»»
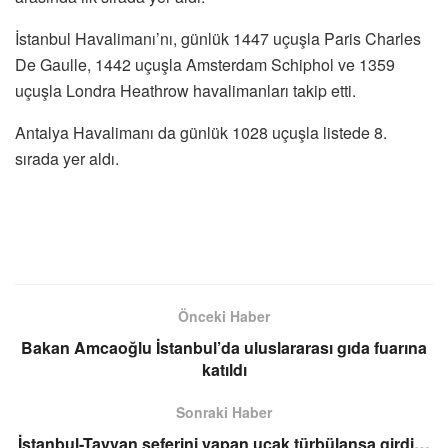
İstanbul Havalimanı’nı, günlük 1447 uçuşla Paris Charles
De Gaulle, 1442 uçuşla Amsterdam Schiphol ve 1359
uçuşla Londra Heathrow havalimanları takip etti.
Antalya Havalimanı da günlük 1028 uçuşla listede 8.
sırada yer aldı.
Önceki Haber
Bakan Amcaoğlu İstanbul’da uluslararası gıda fuarına
katıldı
Sonraki Haber
İstanbul-Tayvan seferini yapan uçak türbülansa girdi…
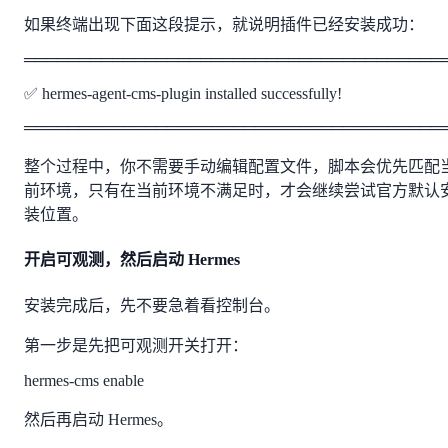
如果终端出现下面这段提示，就说明插件已经安装成功：
══════════════════════════════════════
✅ hermes-agent-cms-plugin installed successfully!
══════════════════════════════════════
整个过程中，你不需要手动编辑配置文件，脚本会优先匹配
前环境，只有在当前环境不满足时，才会继续尝试官方默认
装位置。
开启可观测，然后启动 Hermes
安装完成后，先不要急着看控制台。
第一步是先把可观测开关打开：
hermes-cms enable
然后再启动 Hermes。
««
_Work instruction:_
The listing above is to be retyped word for word, with the pictures omitted.

_Result below:_
İstanbul Havalimanı’nı, günlük 1447 uçuşla Paris Charles
De Gaulle, 1442 uçuşla Amsterdam Schiphol ve 1359
uçuşla Londra Heathrow havalimanları takip etti.
Antalya Havalimanı da günlük 1028 uçuşla listede 8.
sırada yer aldı.
Önceki Haber
Bakan Amcaoğlu İstanbul’da uluslararası gıda fuarına
katıldı
Sonraki Haber
İstanbul-Tayvan seferini yapan uçak türbülansa girdi…
如果终端出现下面这段提示，就说明插件已经安装成功：
══════════════════════════════════════
✅ hermes-agent-cms-plugin installed successfully!
══════════════════════════════════════
整个过程中，你不需要手动编辑配置文件，脚本会优先匹配
前环境，只有在当前环境不满足时，才会继续尝试官方默认
装位置。
开启可观测，然后启动 Hermes
安装完成后，先不要急着看控制台。
第一步是先把可观测开关打开：
hermes-cms enable
然后再启动 Hermes。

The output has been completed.